Thursday, November 5, 2015

Familiar

I leave in another hour for my radiation treatment and a 30 second consultation with the radiologist, “No skin reaction? Great. See you next week.” or "It's just boring now, isn't it." He barely gets in the door. I wonder how a 30 second visit gets billed. Maybe it’s by the word. Fifty bucks a word would be about right. It’s clockwork now, no drama, no fuss. I don’t even have to register at the reception desk. I scan a bar code I’ve been given on a piece of paper, walk on back, change into a gown and sit down. I notice some of us get to stay in street clothes, and some of us have to wear patient uniforms, I mean gowns.  (I wonder if there were any women on the committee that designed them. They are so fashionable. And you have to remember which parts of you are covered and which aren’t, because it’s not obvious.) You don’t really notice the gowns so much when everyone is in uniform, the staff and the patients. But in mixed company, when half of the people in the waiting room look normal and you look like a pale blue blob wearing jeans and boots, you remember. But I am so used to it all now that when I lay under the machine and wait for the familiar series of beeps and buzzes, I almost fall asleep, and when the technicians come back in, I’m disoriented and forget to wait until they lower the bed, and I clunk my head against the machine. They apologize.

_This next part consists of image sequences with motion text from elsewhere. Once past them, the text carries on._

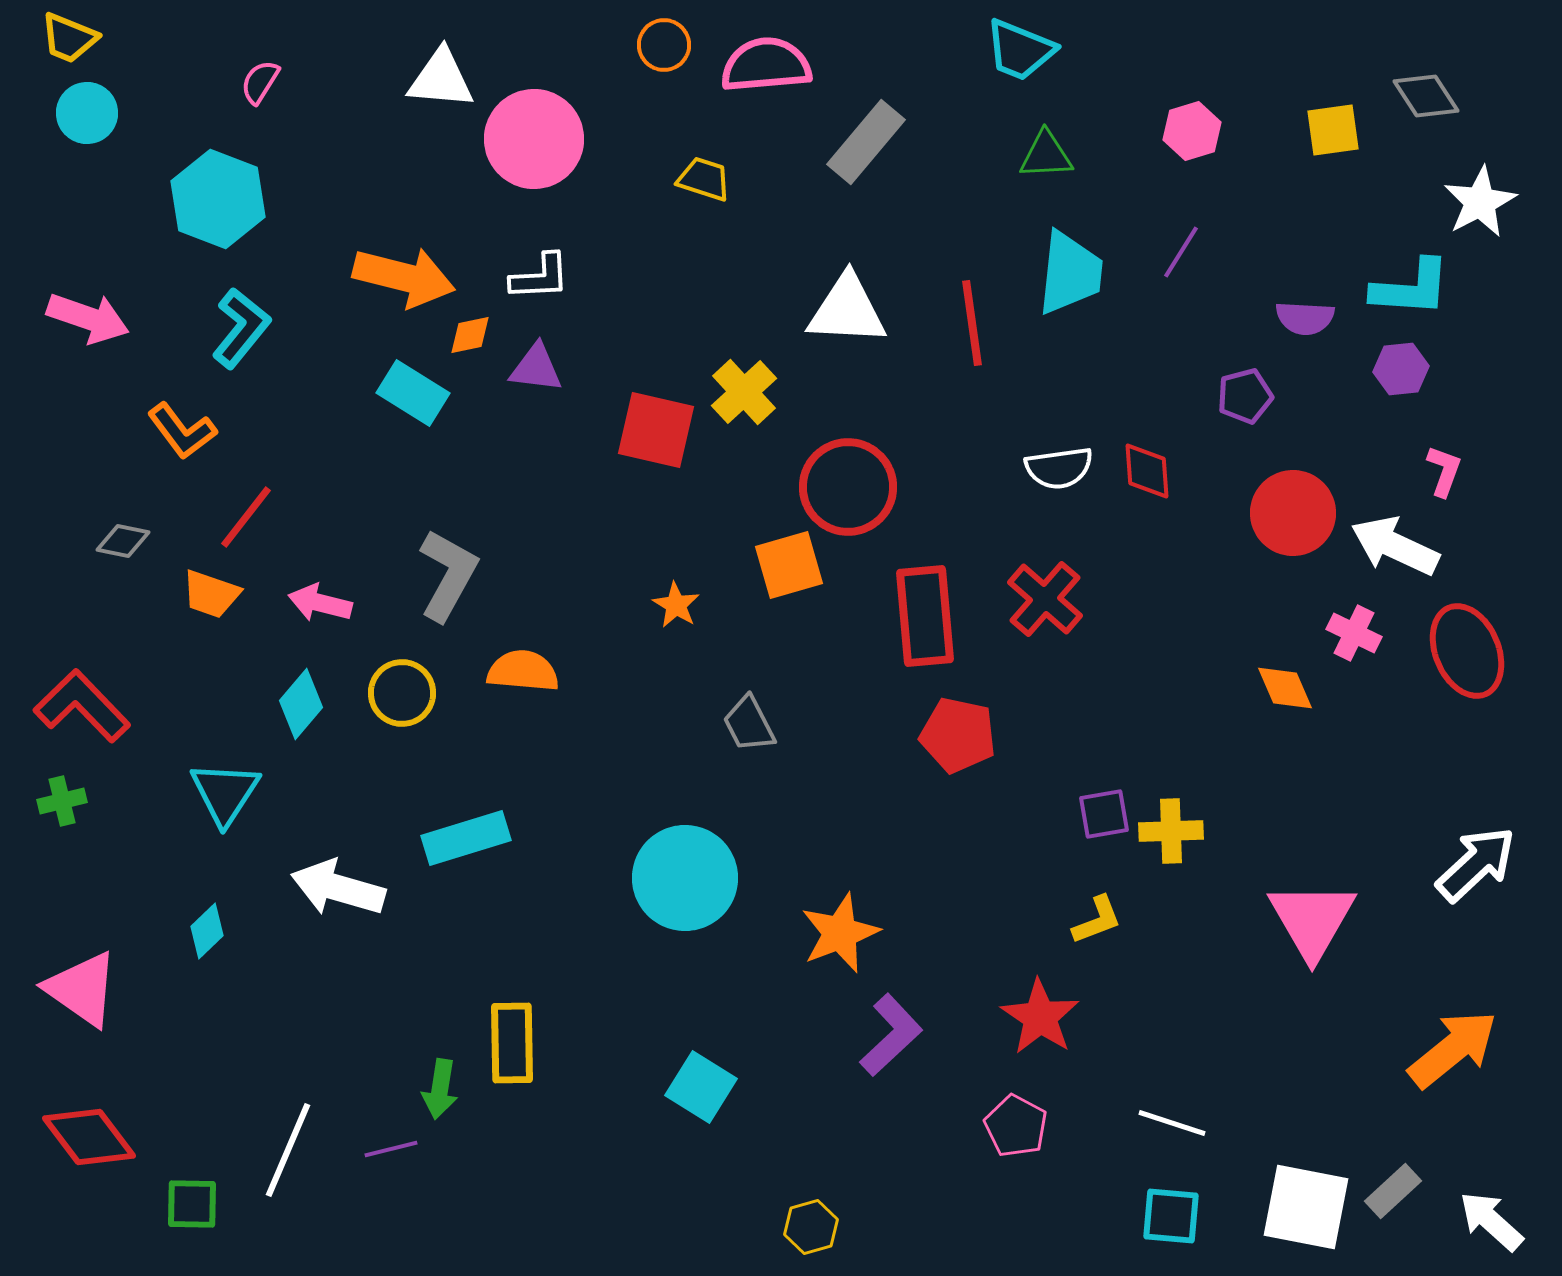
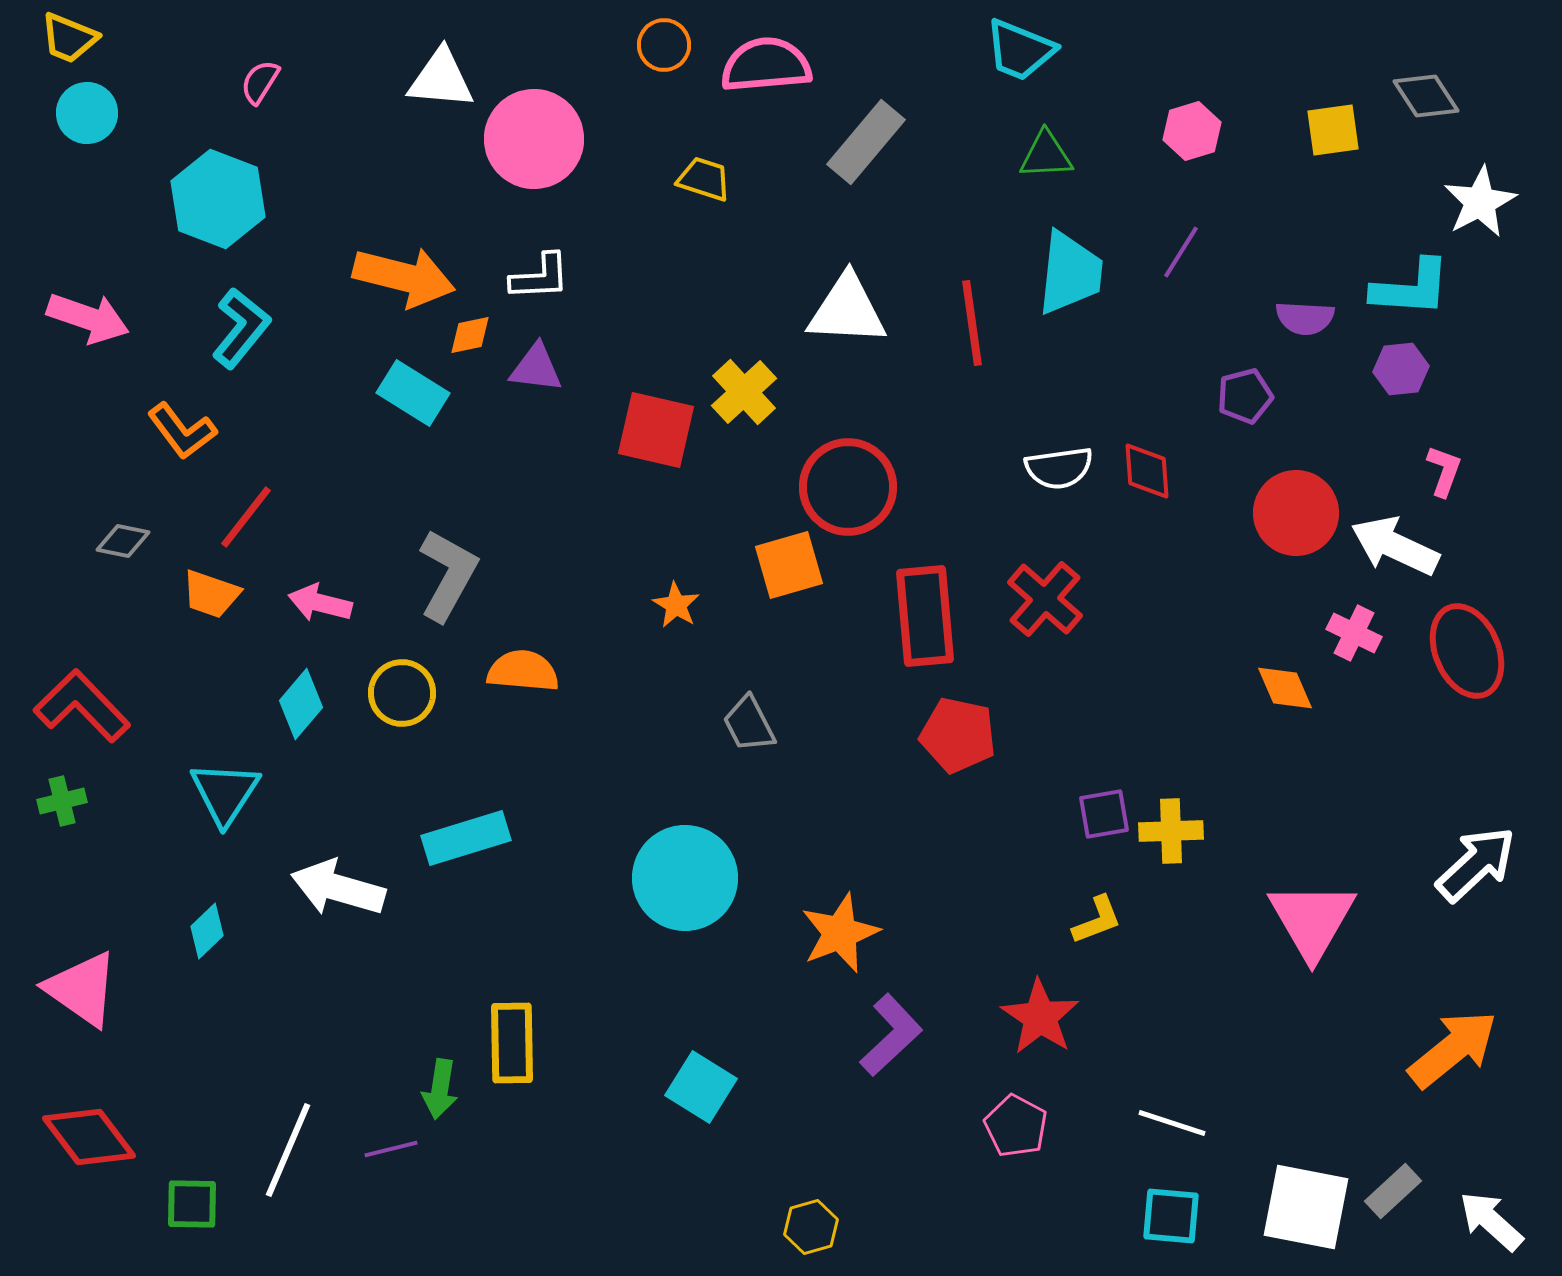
red circle at (1293, 513): moved 3 px right
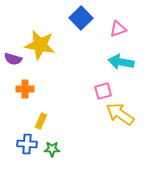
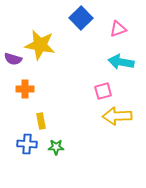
yellow arrow: moved 3 px left, 2 px down; rotated 36 degrees counterclockwise
yellow rectangle: rotated 35 degrees counterclockwise
green star: moved 4 px right, 2 px up
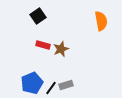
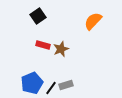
orange semicircle: moved 8 px left; rotated 126 degrees counterclockwise
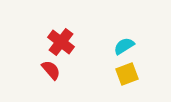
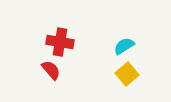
red cross: moved 1 px left; rotated 28 degrees counterclockwise
yellow square: rotated 20 degrees counterclockwise
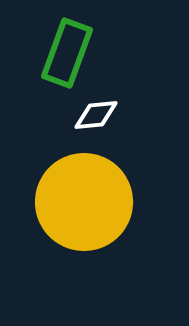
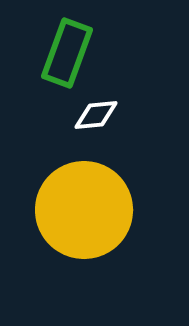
yellow circle: moved 8 px down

How quickly we get used to things. I have trains passing through my backyard every day, and I don’t hear them anymore. I remember when we lived in Ometepec, a group came down from North Carolina to visit us. They slept on the floor of our living room, right next to the street, under openings in the concrete to let in air…as well as the barking of the dogs that protected the street throughout the night. You know how they are. By day the just laze around, but by night the are filled with bravery. Glen couldn’t sleep with all that racket, so he opened the door and threw rocks at the dogs, and off they scurried (don't worry: you don’t have to hit Mexican dogs to get the message across. All you have to do is look like you are picking up a rock and winding up to throw, and that does the trick). But they’d always come back because they were just doing their job, protecting the street at night, and they had nowhere else to go. In the wee hours, Glen gave up and made his peace with the pack of dogs so that both of them could get some rest. We didn’t hear a thing. We were used to the noises of Ometepec.

I’m glad God made us able to get used to things so we can get some rest, but I’m even more glad that in the midst of repetitiveness, he surprises us, thumping us on the head. Today I looked outside, and at first I thought the window was dirty, but then I realized that in the few minutes since I’d last checked, the yard had been covered with mist, and I couldn’t see past the property line. I was encased in white water. This does not happen in Oaxaca City, and I am not used to it. I watch the trees dropping leaves, a steady rain of shimmering gold weaving a variegated rug on the ground. I have not seen this for fifteen years. In the radiation room I meet a new technician: Alexis. And Dianne, whom I’ve seen for three weeks now tells me I’m one of the fortunate ones to get this far in my treatments without redness. Someone else admires my new haircut (!) It’s easy to have a perfect haircut when you start out bald. Everything is so even.



Some things need to be boring and uneventful, like hospital visits and plane rides. I’m glad that in the midst of ordinary days, God sends extraordinary things, like fogs, and nurses who notice haircuts, and friends who sleep on floors. And if the things He makes (nurses, gold-raining trees) have endless ability to surprise and engage us, imagine living with God, Himself, the source of all surprise and personality. No wonder we will not need the sun to vary our days. We will work for an eternity to know God, and He will become Familiar, but we will never get used to Him.